= EXERCISES =
a - Which drawbacks does the AHLL objects post below mark with a minus sign under Solution 2?
b - Could you quote the AHLL objects post word for word, starting with "- A method that" and going on through "the parent object)."?

= EXCERPT =

AHLL objects

Anders Petersson bineng@bespin.dhs.org
Sat, 09 Oct 1999 18:41:54 +0200


I'm continuing the thread from IRC last night. This is much loud thinking.

We want the player [object] to "see" and be able to change certain things 
about his own object, while other things should only be accessible thru 
protected functions. So, we have the problem of restricting a player access 
to his own character (as an example).

Solution 1
----------
One solution is to require some sort of declaration of an object [or object 
type]. All declarations wouldn't have to be complete... the player would 
only get a definition including what he is allowed to do. All subobjects 
are there, unaccessible as accessible ones, but to actually use any of them 
requires you to have seen them in a definition, a definition that we may 
define as we wish.
(The subobjects I'm considering now are things like information on where 
the character is located, his health and stuff (and inventory, for that sake).)

+ Everything can be there without fuss.
- How to gain or loose rights not investigated; another object seems fit 
for storing declarations. This would multiply the object numbers though, it 
seems like.
+ Declarations can be shared, thus reducing complexity and ease making changes.
- A method that needs access to even the smallest thing restricted needs a 
new definition object. (Unless the declaration can be shared, or 
declarations could have additions defined. Or, pointers directly to the 
needed variables/whatever (not the parent object).
+ Perhaps could definitions also contain information about allowed 
operations (could simply depend on declared object type - methods incuded 
as variable (or even constant) could only be evaled, etc.)
+ With definition objects, a member method could simply have a link to the 
parents definition to inherit all rights.

Solution 2
----------
Make objects in levels, so things the player must not access is high in the 
structure, while accessible items all stem from a common branch. The player 
would then not be given a pointer to the "top" of the character object, but 
merely to the common branch. The usual rules says that you see what is 
under an object you have access to, so you get the correct rights while 
everythin is still there. Ofc, functions need to contain a pointer to the 
top structure if they need to do something important (so they get access to 
what the player must not access personally.
+ No definition objects needed - only pointers that give access to 
everything below.
- Objects have to actually be designed with the allowed levels of access in 
mind.
- This design would make objects more complex
- No natural model of fine-grained restriction of access to objects

Comments:
In both models, there is a need for running methods that have access to 
protected variables. You must have right to evaluate the function, but not 
to make changes in it or even see the code contained. And, needless to say, 
the player can't have direct access to the protected variables the method 
functions on, but the method itself must. One scenario is when a method 
simulates a variable - you can take the value of it, without worrying if 
it's a variable or a method.
This is something I've thought about; the default way to get the value of 
something should be to evaluate it; this would return the direct value of a 
variable or constant, and if the object is a method, run it to return the 
computed answer.

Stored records

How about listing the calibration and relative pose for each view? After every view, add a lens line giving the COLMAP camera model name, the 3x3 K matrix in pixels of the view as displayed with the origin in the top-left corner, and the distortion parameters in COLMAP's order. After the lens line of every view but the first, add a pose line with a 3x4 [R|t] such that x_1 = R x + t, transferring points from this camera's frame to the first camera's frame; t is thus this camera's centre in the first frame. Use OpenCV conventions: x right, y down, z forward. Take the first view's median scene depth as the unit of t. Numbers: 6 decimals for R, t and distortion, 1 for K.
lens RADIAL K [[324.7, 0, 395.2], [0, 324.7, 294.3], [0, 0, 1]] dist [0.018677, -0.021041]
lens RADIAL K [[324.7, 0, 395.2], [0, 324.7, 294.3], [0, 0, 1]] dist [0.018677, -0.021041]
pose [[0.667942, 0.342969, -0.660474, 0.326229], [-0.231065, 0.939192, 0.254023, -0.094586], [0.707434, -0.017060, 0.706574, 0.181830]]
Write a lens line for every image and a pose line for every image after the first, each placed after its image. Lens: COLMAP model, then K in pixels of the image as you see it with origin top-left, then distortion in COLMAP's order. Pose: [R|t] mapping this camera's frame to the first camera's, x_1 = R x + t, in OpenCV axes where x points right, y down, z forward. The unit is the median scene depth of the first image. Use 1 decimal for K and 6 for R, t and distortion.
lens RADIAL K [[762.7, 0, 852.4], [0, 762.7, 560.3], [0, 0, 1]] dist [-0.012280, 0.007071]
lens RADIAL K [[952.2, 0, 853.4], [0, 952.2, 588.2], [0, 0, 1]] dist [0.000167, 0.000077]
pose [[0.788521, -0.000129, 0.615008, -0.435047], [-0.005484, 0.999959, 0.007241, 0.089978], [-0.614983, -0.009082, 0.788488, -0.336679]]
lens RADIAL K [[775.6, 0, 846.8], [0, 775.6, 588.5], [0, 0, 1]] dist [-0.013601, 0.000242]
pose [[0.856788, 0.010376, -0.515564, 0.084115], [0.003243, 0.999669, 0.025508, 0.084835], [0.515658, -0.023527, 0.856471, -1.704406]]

= EXERCISE RESPONSES =
a -
- Objects have to actually be designed with the allowed levels of access in mind.
- This design would make objects more complex.
- No natural model of fine-grained restriction of access to objects.

b -
- A method that needs access to even the smallest thing restricted needs a 
new definition object. (Unless the declaration can be shared, or 
declarations could have additions defined. Or, pointers directly to the 
needed variables/whatever (not the parent object).